County in Georgia, United States

Mitchell County is a county in the U.S. state of Georgia. As of the 2020 census, the population was 21,755. The county seat is Camilla. Mitchell County was created on December 21, 1857.

==Etymology==
Sources conflict as to whether Mitchell County was named for David Brydie Mitchell, the 27th Governor of Georgia, or for Henry Mitchell, a general in the Revolutionary War. However, it is most likely that the county was named for General Henry Mitchell, as a marker outside of the Mitchell County Courthouse says, "However, the Georgia Laws of 1857 (pages 38-40), creating Mitchell County, say the county was named in honor of Gen. Henry Mitchell...."

==History==
Mitchell County was created out of Baker County on December 21, 1857. It is the state's 123rd county.

==Geography==
According to the U.S. Census Bureau, the county has a total area of 514 sqmi, of which 512 sqmi is land and 1.7 sqmi (0.3%) is water.

The bulk of Mitchell County is located in the Lower Flint River sub-basin of the ACF River Basin (Apalachicola-Chattahoochee-Flint River Basin). The county's southeastern corner, bordered by a line from Sale City southwest through Pelham, is located in the Lower Ochlockonee River sub-basin of the same Ochlockonee River basin.

===Major highways===

- U.S. Route 19
- State Route 3
- State Route 37
- State Route 37 Connector
- State Route 65
- State Route 93
- State Route 97
- State Route 111
- State Route 112
- State Route 262
- State Route 270
- State Route 300
- State Route 311

===Adjacent counties===
- Dougherty County (north)
- Worth County (northeast)
- Colquitt County (east)

▶ Required work
Name every county other than Mitchell County that the Mitchell County article mentions.

▶ Data provided
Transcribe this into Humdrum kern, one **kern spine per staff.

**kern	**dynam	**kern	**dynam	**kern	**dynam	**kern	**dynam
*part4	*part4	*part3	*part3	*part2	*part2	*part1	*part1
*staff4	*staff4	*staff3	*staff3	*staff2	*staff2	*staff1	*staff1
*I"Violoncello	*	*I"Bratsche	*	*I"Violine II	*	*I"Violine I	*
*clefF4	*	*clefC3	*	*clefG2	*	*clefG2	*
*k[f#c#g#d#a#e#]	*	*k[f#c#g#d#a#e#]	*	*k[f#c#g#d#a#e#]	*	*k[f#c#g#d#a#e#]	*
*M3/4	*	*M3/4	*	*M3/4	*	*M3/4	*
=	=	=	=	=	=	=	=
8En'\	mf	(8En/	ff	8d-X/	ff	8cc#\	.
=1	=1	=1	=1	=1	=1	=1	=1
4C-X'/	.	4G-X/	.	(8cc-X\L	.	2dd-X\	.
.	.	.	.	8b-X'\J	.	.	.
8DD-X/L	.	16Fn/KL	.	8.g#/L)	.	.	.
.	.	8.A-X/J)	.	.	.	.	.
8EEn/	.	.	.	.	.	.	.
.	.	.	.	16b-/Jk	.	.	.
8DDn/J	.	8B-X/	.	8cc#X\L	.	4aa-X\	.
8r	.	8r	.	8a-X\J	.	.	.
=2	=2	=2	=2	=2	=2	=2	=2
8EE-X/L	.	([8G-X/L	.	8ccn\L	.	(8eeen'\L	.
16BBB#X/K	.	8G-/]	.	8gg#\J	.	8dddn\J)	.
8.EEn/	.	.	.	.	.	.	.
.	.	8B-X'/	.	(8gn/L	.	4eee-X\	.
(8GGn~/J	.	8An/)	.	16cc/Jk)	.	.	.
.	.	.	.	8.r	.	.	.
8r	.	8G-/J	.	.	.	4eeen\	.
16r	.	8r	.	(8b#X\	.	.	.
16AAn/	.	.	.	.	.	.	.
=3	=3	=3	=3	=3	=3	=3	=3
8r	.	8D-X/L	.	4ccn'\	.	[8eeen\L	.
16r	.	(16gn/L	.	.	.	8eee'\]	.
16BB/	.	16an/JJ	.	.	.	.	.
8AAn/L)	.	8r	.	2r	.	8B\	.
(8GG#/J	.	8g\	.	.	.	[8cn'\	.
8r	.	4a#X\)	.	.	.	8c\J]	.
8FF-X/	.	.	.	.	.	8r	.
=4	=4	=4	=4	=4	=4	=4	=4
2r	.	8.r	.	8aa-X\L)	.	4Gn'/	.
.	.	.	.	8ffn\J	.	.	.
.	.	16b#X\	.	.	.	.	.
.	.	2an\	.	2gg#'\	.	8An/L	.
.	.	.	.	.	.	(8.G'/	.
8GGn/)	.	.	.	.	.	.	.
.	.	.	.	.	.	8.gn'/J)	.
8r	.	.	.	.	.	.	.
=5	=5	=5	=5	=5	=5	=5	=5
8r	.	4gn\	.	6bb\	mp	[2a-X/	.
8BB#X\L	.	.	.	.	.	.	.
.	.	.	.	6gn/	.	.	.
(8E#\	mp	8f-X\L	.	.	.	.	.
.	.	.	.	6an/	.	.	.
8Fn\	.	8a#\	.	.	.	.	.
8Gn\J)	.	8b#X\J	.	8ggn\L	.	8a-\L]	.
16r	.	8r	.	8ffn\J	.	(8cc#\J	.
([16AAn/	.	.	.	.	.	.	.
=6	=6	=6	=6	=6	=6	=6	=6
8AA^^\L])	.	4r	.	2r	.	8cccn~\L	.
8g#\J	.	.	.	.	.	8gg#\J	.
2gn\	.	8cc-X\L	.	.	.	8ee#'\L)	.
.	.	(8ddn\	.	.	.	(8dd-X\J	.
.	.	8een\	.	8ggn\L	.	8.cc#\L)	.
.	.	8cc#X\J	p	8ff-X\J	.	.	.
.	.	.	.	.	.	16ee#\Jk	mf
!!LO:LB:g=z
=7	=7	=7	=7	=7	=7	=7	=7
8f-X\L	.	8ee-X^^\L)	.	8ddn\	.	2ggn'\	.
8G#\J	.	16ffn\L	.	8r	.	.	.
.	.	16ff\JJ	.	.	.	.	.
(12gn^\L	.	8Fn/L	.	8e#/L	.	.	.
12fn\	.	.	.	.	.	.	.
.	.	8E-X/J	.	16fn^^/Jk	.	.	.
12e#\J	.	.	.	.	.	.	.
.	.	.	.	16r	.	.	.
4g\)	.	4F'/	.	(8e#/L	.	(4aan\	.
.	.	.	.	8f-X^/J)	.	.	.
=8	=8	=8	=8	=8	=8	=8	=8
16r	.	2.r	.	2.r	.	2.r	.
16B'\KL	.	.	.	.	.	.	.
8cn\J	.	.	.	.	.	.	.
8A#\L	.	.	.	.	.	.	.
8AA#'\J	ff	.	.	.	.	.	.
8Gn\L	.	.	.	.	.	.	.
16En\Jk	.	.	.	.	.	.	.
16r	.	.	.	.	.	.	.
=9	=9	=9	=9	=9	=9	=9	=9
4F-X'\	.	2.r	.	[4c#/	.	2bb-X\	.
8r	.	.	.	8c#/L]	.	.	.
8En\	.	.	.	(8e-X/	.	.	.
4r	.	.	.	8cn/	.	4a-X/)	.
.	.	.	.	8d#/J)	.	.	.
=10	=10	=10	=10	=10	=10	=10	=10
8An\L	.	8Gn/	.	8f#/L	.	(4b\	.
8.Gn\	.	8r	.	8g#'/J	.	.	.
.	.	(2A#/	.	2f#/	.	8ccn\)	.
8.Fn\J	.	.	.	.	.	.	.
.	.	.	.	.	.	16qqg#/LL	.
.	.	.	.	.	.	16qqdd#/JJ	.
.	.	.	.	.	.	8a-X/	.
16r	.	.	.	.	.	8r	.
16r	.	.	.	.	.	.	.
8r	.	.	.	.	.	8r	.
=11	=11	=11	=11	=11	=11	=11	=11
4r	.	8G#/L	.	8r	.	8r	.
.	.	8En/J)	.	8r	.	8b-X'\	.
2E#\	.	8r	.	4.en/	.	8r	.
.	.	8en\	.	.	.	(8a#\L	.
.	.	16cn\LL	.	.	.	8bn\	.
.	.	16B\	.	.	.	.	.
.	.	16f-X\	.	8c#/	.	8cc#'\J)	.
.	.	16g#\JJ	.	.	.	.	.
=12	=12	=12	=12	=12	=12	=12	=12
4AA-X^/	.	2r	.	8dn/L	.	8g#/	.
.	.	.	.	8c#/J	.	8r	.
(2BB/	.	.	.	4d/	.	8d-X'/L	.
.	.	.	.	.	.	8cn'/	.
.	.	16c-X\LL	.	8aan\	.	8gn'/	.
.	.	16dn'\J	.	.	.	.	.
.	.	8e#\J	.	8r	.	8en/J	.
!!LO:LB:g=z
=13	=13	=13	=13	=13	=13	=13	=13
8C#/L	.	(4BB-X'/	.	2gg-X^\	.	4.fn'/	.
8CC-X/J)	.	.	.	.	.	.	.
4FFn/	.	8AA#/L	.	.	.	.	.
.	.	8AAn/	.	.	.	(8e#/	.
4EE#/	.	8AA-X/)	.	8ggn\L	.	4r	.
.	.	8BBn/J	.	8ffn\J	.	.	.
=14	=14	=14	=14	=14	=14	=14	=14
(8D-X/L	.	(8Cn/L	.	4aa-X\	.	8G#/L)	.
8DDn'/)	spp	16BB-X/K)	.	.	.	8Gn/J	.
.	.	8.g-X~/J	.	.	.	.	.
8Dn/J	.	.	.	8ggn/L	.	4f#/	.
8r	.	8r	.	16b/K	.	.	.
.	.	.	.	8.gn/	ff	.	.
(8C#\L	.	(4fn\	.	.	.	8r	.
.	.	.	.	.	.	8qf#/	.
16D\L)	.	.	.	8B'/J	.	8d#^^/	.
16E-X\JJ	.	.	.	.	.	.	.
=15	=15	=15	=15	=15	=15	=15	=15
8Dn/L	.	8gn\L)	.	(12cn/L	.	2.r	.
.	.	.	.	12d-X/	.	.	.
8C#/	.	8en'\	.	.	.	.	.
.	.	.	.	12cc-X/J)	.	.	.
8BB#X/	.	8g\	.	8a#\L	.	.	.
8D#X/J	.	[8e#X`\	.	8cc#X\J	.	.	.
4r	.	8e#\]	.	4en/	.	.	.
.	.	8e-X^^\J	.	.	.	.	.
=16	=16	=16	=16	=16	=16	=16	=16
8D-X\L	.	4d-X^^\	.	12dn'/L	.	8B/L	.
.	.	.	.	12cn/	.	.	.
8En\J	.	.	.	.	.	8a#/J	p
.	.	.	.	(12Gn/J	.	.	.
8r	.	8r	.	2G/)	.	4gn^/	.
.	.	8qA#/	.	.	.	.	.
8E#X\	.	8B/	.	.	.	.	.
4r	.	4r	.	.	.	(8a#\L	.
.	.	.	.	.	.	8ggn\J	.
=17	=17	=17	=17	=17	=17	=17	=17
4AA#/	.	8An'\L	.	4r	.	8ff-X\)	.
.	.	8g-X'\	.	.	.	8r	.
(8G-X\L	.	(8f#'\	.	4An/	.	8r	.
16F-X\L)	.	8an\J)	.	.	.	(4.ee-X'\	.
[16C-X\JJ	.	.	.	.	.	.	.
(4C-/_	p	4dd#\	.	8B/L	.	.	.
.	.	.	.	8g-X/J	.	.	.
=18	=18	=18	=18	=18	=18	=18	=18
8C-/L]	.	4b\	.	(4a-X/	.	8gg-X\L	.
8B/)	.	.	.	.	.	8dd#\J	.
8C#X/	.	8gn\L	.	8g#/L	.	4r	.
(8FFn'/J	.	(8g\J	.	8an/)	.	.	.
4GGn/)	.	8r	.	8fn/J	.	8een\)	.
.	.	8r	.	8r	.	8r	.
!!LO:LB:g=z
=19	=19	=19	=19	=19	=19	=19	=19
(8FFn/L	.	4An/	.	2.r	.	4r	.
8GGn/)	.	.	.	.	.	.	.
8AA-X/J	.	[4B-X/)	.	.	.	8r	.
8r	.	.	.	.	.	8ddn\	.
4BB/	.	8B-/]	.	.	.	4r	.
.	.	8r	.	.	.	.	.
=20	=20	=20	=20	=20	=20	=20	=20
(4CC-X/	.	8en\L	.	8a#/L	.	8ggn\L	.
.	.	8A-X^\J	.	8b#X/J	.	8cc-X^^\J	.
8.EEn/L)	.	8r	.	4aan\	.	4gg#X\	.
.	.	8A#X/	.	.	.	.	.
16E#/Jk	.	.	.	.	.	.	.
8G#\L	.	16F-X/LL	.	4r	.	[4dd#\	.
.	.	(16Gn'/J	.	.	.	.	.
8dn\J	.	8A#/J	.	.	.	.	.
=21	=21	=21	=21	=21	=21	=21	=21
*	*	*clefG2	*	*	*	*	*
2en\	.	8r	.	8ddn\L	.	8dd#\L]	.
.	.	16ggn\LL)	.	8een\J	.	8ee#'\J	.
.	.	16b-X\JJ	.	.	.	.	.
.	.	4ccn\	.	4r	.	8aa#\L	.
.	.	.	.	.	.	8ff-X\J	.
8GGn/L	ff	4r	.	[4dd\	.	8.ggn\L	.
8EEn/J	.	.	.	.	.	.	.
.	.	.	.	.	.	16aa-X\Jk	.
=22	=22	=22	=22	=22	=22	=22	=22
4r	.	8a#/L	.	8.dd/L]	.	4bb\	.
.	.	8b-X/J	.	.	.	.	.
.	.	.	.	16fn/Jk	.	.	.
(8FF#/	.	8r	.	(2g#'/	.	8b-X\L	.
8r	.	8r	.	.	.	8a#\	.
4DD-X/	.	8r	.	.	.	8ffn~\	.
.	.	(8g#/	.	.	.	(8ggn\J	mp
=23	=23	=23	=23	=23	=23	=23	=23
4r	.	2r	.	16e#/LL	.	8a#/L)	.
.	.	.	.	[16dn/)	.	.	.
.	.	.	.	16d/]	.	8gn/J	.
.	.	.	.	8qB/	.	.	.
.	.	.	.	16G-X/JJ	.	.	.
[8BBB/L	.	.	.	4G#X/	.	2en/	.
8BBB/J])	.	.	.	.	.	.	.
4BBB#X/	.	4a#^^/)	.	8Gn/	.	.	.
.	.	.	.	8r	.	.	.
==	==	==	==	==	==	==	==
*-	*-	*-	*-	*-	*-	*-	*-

▶ Result below
Baker County, Dougherty County, Worth County, Colquitt County